Would it be possible to write out each entry below exactly, without the pictures?

Provided data: Begin

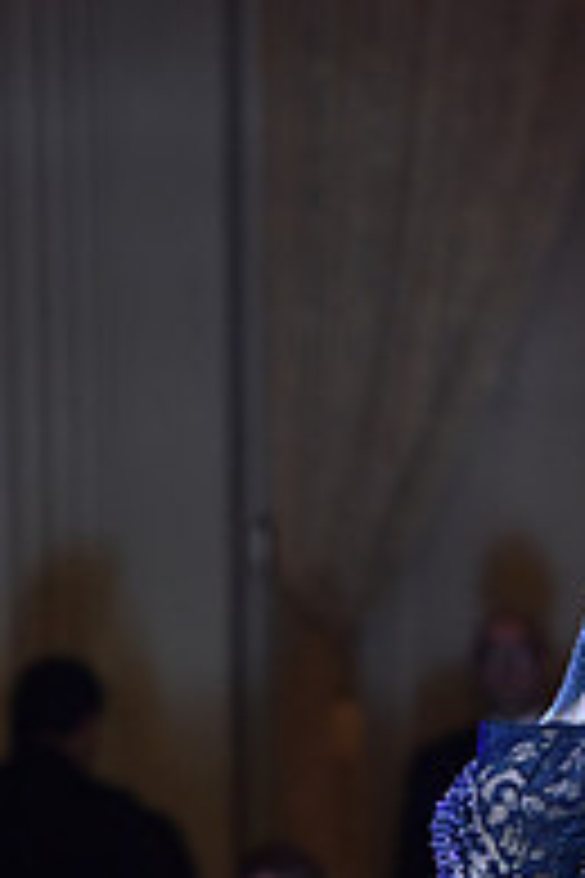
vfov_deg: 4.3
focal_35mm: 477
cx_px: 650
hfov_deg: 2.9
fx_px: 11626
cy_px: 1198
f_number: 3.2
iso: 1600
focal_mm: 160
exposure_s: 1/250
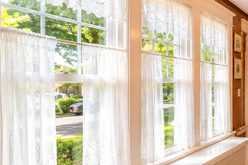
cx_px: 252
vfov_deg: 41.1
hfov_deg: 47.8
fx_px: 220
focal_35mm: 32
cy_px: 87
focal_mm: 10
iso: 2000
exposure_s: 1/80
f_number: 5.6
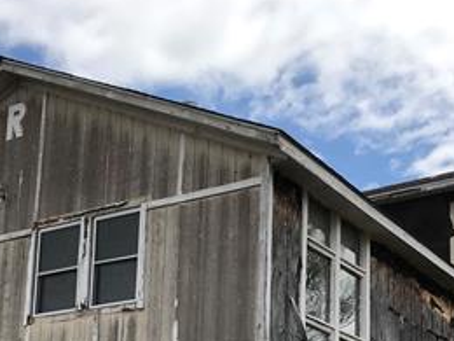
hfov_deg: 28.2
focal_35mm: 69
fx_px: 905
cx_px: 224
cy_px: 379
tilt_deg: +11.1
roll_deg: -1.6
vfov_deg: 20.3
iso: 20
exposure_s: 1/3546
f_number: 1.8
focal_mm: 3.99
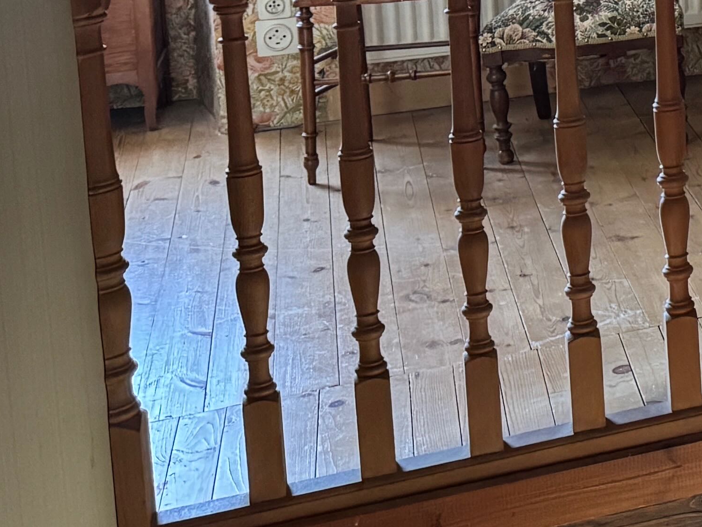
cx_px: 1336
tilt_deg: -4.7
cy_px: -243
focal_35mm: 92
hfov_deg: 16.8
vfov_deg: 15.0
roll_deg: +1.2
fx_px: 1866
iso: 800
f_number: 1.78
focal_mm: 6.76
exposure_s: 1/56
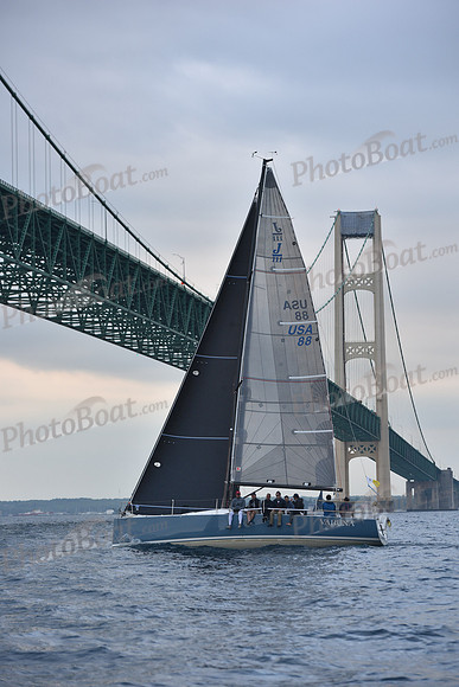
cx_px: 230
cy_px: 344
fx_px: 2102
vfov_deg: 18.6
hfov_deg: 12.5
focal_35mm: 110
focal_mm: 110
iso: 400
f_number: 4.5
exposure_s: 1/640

Provided data: End

*Answer to this problem*
vfov_deg: 4.3
focal_35mm: 477
cx_px: 650
hfov_deg: 2.9
fx_px: 11626
cy_px: 1198
f_number: 3.2
iso: 1600
focal_mm: 160
exposure_s: 1/250
cx_px: 252
vfov_deg: 41.1
hfov_deg: 47.8
fx_px: 220
focal_35mm: 32
cy_px: 87
focal_mm: 10
iso: 2000
exposure_s: 1/80
f_number: 5.6
hfov_deg: 28.2
focal_35mm: 69
fx_px: 905
cx_px: 224
cy_px: 379
tilt_deg: +11.1
roll_deg: -1.6
vfov_deg: 20.3
iso: 20
exposure_s: 1/3546
f_number: 1.8
focal_mm: 3.99
cx_px: 1336
tilt_deg: -4.7
cy_px: -243
focal_35mm: 92
hfov_deg: 16.8
vfov_deg: 15.0
roll_deg: +1.2
fx_px: 1866
iso: 800
f_number: 1.78
focal_mm: 6.76
exposure_s: 1/56
cx_px: 230
cy_px: 344
fx_px: 2102
vfov_deg: 18.6
hfov_deg: 12.5
focal_35mm: 110
focal_mm: 110
iso: 400
f_number: 4.5
exposure_s: 1/640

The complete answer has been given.